I don't know if libreboot/coreboot works with FreeBSD, but this may be of some interest to you if it does.


----------



## pkubaj (Mar 15, 2016)

protocelt said:


> I don't know if libreboot/coreboot works with FreeBSD, but this may be of some interest to you if it does.


I know about Libreboot and Coreboot. In fact, I use a notebook with Libreboot (TP X200). Libreboot works with FreeBSD, but can't display X11 and has problems running at all on my notebook (so I use Linux there). Coreboot with Seabios works great with FreeBSD.

One of the reasons I bought this motherboard was that I wanted to install Libreboot. However, there's still no stable release for KGPE-D16, and I don't want to use a testing snapshot on a server, so I still run the proprietary BIOS in its newest version.


Anyway, why do you propose Libreboot / Coreboot? Would it solve my problem?


----------



## Terry_Kennedy (Mar 16, 2016)

pkubaj said:


> I've got an Asus KGPE-D16-based home server. It runs FreeBSD great, but one thing bothers me. Its fans run all the time at maximum volume, although it's not hot inside since it's in my basement. I've found that it uses Winbond W83795G chip for temperature detection, which seems to be supported by OpenBSD and NetBSD, but I haven't found anything about FreeBSD. Since it seems to use SMBus and I^2C, I've loaded corresponding kernel modules, but FreeBSD still doesn't detect the chip. Is there anything I can do about it to make fans running slower? It concerns me that the fans may break after some time.

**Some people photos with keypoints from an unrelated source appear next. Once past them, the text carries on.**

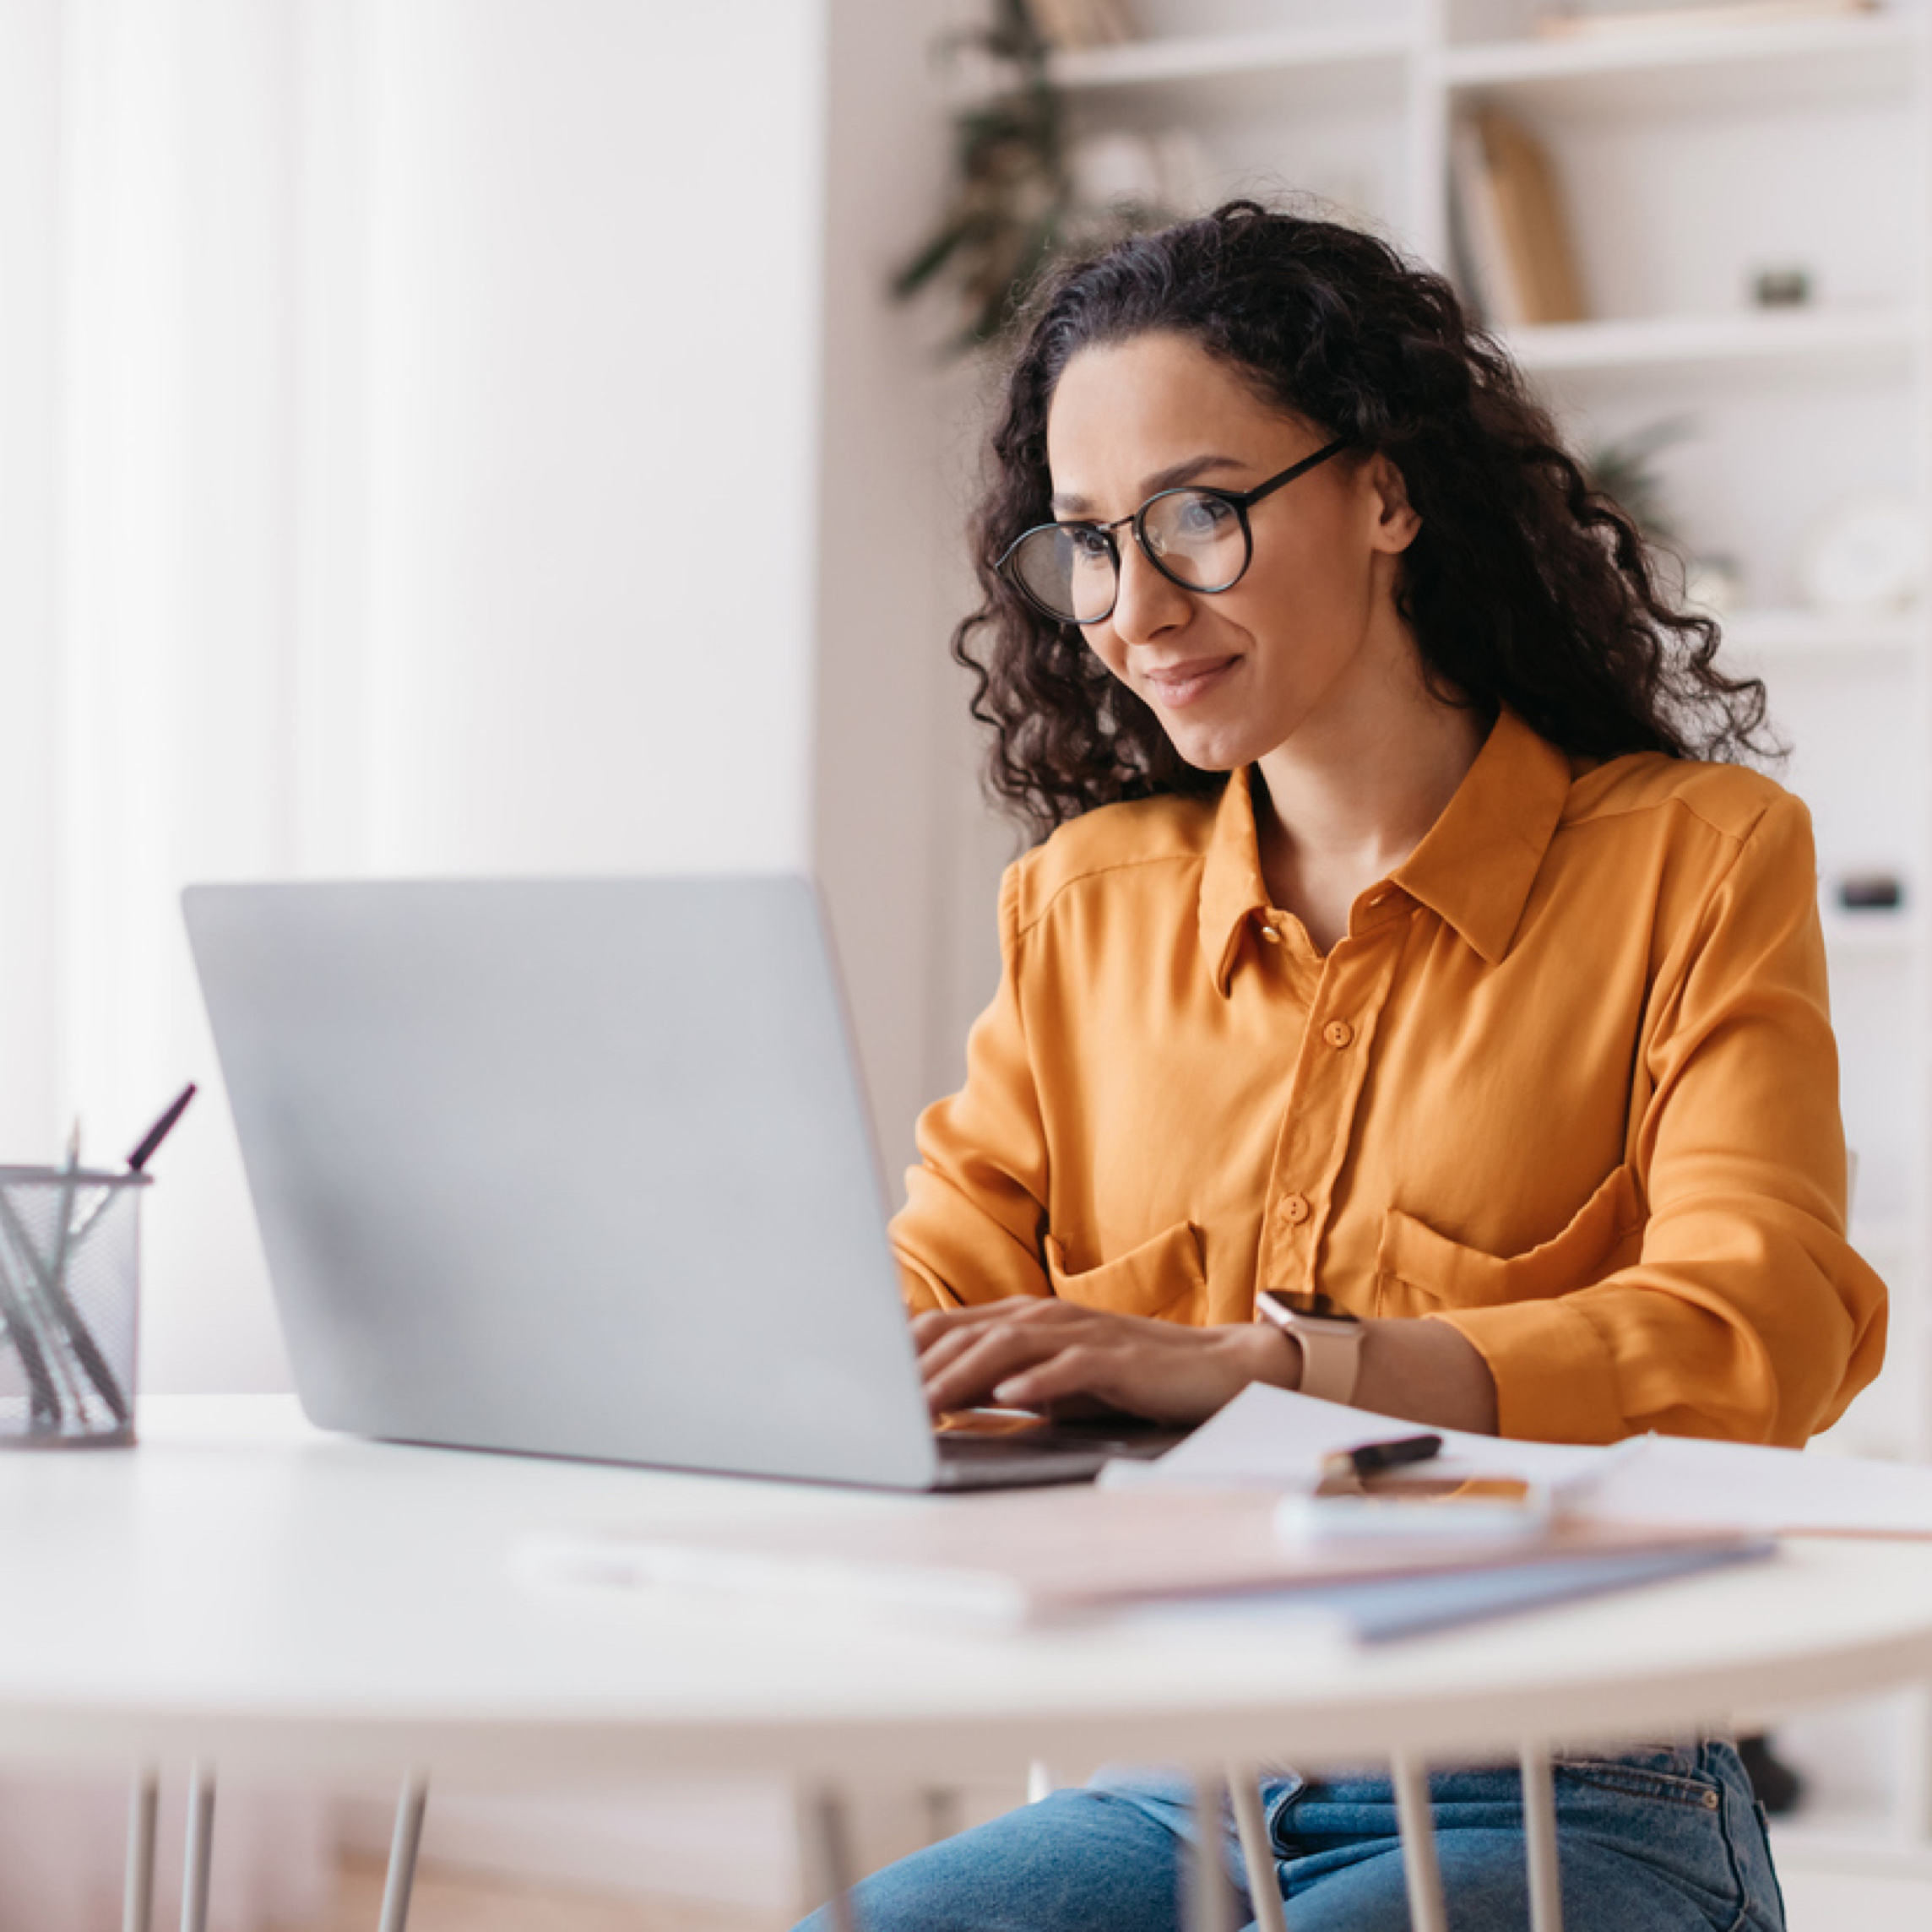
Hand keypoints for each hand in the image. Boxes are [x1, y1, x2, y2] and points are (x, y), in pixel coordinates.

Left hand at [911, 1297, 1301, 1427]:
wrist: (1213, 1370)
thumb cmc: (1126, 1378)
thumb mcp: (1050, 1380)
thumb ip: (998, 1380)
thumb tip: (934, 1399)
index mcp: (1022, 1319)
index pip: (945, 1328)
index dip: (900, 1355)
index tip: (859, 1385)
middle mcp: (1044, 1316)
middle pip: (964, 1334)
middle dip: (916, 1370)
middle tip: (876, 1405)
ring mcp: (1080, 1333)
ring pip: (1005, 1346)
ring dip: (960, 1376)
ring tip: (924, 1403)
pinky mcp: (1116, 1357)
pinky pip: (1068, 1366)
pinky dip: (1035, 1381)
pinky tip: (1007, 1398)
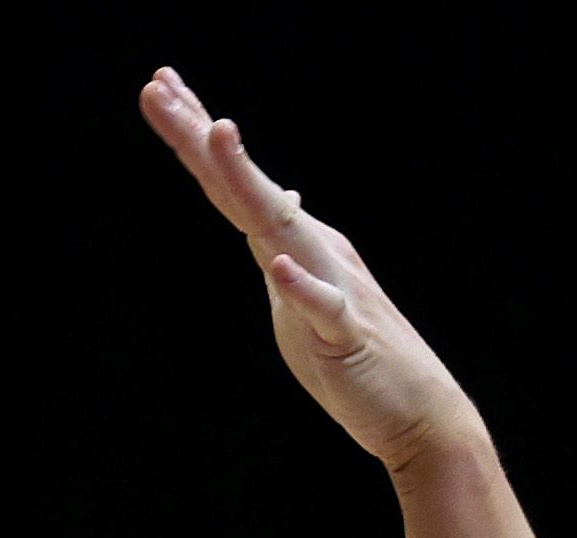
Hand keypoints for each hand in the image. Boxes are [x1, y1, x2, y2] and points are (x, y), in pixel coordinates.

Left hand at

There is usually some management processor, running its own firmware, that handles fan speeds (and sometimes accepts "suggestions" via external sources). The reason for this is that if the fan speed was directly controlled by the operating system, an operating system hang or crash could lead to the fans not providing sufficient cooling and lead to system damage. That's also the reason that most of those systems power up with their fans running at maximum speed (which, with 34,000 RPM fans, is quite something to hear) and only slow down the fans once the management processor is up and running and receiving data from thermal sensors in the system.

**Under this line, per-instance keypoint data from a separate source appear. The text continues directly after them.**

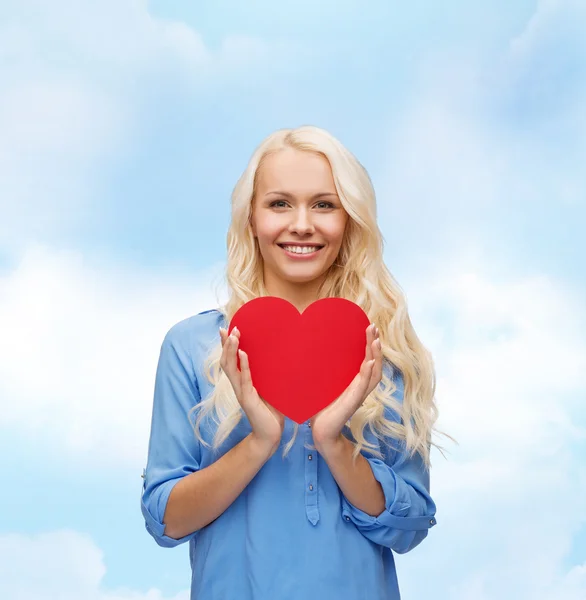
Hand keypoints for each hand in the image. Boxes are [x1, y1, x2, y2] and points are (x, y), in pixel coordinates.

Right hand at [219, 326, 284, 453]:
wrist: (270, 435)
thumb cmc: (272, 411)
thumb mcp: (270, 388)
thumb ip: (270, 375)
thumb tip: (282, 356)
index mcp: (242, 382)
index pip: (231, 360)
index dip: (226, 345)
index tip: (225, 329)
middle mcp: (238, 386)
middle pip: (226, 361)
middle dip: (226, 344)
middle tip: (229, 328)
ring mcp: (242, 393)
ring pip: (231, 369)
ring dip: (231, 351)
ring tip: (233, 337)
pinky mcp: (249, 400)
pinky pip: (245, 380)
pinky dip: (244, 366)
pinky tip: (244, 354)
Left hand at [310, 323, 382, 450]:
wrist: (321, 433)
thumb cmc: (321, 409)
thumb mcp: (324, 386)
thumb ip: (324, 371)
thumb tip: (310, 350)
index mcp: (355, 382)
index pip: (368, 359)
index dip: (370, 344)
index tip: (369, 327)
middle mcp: (360, 388)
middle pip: (375, 363)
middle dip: (375, 344)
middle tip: (374, 326)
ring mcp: (358, 396)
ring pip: (374, 374)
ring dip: (375, 356)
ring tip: (376, 341)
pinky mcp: (352, 404)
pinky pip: (363, 387)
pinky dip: (367, 375)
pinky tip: (369, 363)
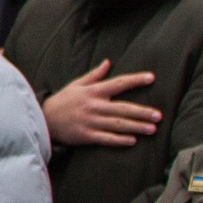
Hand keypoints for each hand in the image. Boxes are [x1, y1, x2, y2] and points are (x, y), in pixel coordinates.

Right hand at [42, 59, 159, 146]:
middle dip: (142, 112)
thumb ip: (94, 75)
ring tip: (153, 129)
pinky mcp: (86, 136)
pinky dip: (119, 140)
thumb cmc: (63, 101)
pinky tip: (133, 141)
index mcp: (93, 91)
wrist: (44, 119)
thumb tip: (108, 62)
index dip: (135, 80)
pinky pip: (106, 138)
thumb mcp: (76, 85)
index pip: (118, 83)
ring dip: (136, 127)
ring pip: (118, 124)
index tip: (152, 77)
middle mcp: (94, 106)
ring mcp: (90, 121)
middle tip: (159, 115)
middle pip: (123, 108)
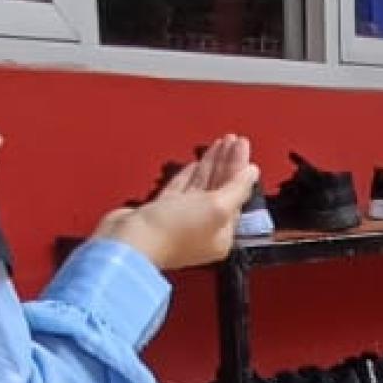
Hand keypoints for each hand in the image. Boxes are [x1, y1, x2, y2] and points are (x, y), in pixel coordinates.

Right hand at [96, 133, 256, 273]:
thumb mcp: (216, 208)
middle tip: (233, 140)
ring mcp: (181, 220)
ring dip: (211, 164)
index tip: (242, 146)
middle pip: (221, 188)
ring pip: (202, 186)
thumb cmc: (171, 232)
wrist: (130, 241)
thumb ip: (237, 189)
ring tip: (220, 144)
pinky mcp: (161, 213)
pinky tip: (196, 164)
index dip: (240, 168)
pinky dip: (190, 175)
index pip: (237, 194)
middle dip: (227, 162)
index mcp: (221, 233)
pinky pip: (181, 190)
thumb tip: (251, 173)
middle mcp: (203, 228)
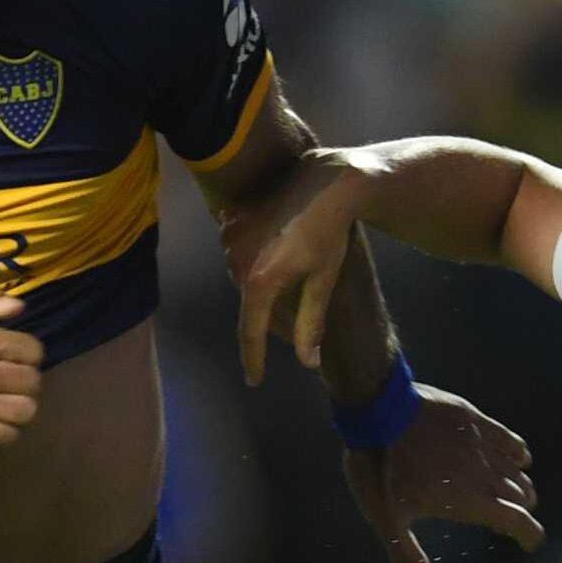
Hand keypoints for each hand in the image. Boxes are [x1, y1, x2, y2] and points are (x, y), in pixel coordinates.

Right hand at [0, 290, 45, 454]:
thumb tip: (20, 306)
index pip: (33, 351)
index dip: (28, 358)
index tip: (13, 363)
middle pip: (32, 382)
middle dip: (24, 386)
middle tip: (8, 388)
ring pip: (25, 410)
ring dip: (18, 411)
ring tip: (4, 407)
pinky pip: (8, 434)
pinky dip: (5, 431)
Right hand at [228, 148, 372, 384]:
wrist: (326, 181)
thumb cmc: (330, 234)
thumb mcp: (324, 281)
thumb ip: (310, 323)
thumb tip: (307, 363)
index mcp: (260, 281)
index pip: (251, 332)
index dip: (253, 360)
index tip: (254, 381)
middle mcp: (237, 261)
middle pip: (248, 303)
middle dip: (267, 317)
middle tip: (290, 325)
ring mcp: (230, 237)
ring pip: (241, 277)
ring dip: (258, 287)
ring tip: (286, 284)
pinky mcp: (232, 218)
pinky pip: (235, 249)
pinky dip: (249, 259)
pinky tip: (268, 253)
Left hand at [346, 390, 543, 562]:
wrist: (378, 409)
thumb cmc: (379, 468)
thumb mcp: (387, 517)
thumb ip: (406, 556)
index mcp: (470, 501)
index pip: (518, 521)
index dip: (530, 534)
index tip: (531, 542)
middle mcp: (484, 474)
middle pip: (521, 496)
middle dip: (521, 510)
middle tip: (512, 518)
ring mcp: (481, 444)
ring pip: (517, 470)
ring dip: (519, 484)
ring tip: (515, 493)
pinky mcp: (474, 419)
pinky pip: (508, 440)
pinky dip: (517, 453)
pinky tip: (517, 457)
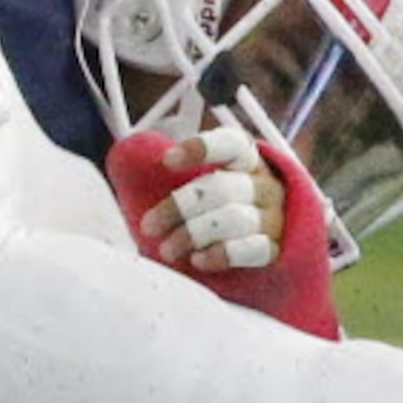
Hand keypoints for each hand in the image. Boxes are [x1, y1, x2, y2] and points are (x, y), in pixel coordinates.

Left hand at [134, 125, 282, 271]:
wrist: (265, 242)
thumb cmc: (220, 207)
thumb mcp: (202, 182)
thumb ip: (173, 172)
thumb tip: (125, 158)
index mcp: (246, 159)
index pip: (231, 143)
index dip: (200, 148)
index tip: (166, 160)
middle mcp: (264, 184)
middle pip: (222, 188)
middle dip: (178, 207)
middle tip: (149, 226)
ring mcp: (274, 216)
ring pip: (234, 219)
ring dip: (193, 234)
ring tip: (168, 249)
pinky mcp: (277, 248)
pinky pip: (253, 249)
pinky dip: (222, 254)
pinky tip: (199, 259)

Having said all that, take a look at the type(s) of fans used in your system. 2-wire fans neither control nor report their speed. 3-wire fans normally are not controllable, but use the 3rd wire to either report an actual speed, an error if the speed is less than some amount, or an error if the fan is not turning at all (which of those is reported depends on the particular fan model). 4-wire fans both report their speed on the 3rd wire and allow PWM control of fan speed on the 4th wire.


----------



## User23 (Mar 17, 2016)

The fan speed can be controlled by the BIOS. Enter the BIOS -> Power -> Hardware Monitor -> Fan Speed Control

Fan Speed Control [Generic Mode]

Allows you to configure the ASUS Smart Fan feature that smartly adjusts the fan speeds for more efficient system operation. Configuration options: [Full Speed Mode] [Whisper Mode] [Generic Mode] [High Density Mode]


----------



## pkubaj (Mar 18, 2016)

Terry_Kennedy said:


> There is usually some management processor, running its own firmware, that handles fan speeds (and sometimes accepts "suggestions" via external sources). The reason for this is that if the fan speed was directly controlled by the operating system, an operating system hang or crash could lead to the fans not providing sufficient cooling and lead to system damage. That's also the reason that most of those systems power up with their fans running at maximum speed (which, with 34,000 RPM fans, is quite something to hear) and only slow down the fans once the management processor is up and running and receiving data from thermal sensors in the system.
> 
> Having said all that, take a look at the type(s) of fans used in your system. 2-wire fans neither control nor report their speed. 3-wire fans normally are not controllable, but use the 3rd wire to either report an actual speed, an error if the speed is less than some amount, or an error if the fan is not turning at all (which of those is reported depends on the particular fan model). 4-wire fans both report their speed on the 3rd wire and allow PWM control of fan speed on the 4th wire.






User23 said:


> The fan speed can be controlled by the BIOS. Enter the BIOS -> Power -> Hardware Monitor -> Fan Speed Control
> 
> Fan Speed Control [Generic Mode]
> 
> Allows you to configure the ASUS Smart Fan feature that smartly adjusts the fan speeds for more efficient system operation. Configuration options: [Full Speed Mode] [Whisper Mode] [Generic Mode] [High Density Mode]



Thanks, I'm going to add a 2nd CPU soon and will then look into BIOS and also investigate the wire issue.


----------



## Terry_Kennedy (Mar 20, 2016)

User23 said:


> The fan speed can be controlled by the BIOS. Enter the BIOS -> Power -> Hardware Monitor -> Fan Speed Control


That's what I meant by "accepts "suggestions" via external sources". For the reasons I gave in my earlier pot, it is unlikely the BIOS has direct control over the fan speeds. The BMC / hardware monitor IC will accept speed requests as long as they don't run the fans outside the speed range it thinks the fans support, nor at a low enough speed that the system won't be cooled to a safe level.


----------



## pkubaj (Mar 26, 2016)

1. The fans are connected using 3 wires and I've checked again - `sysctl hw.acpi` doesn't print thermal subtree.
2. Funny enough, I must have set BIOS to Whisper Mode (that's what it was when I checked it), but the fans still run at full speed all the time.


----------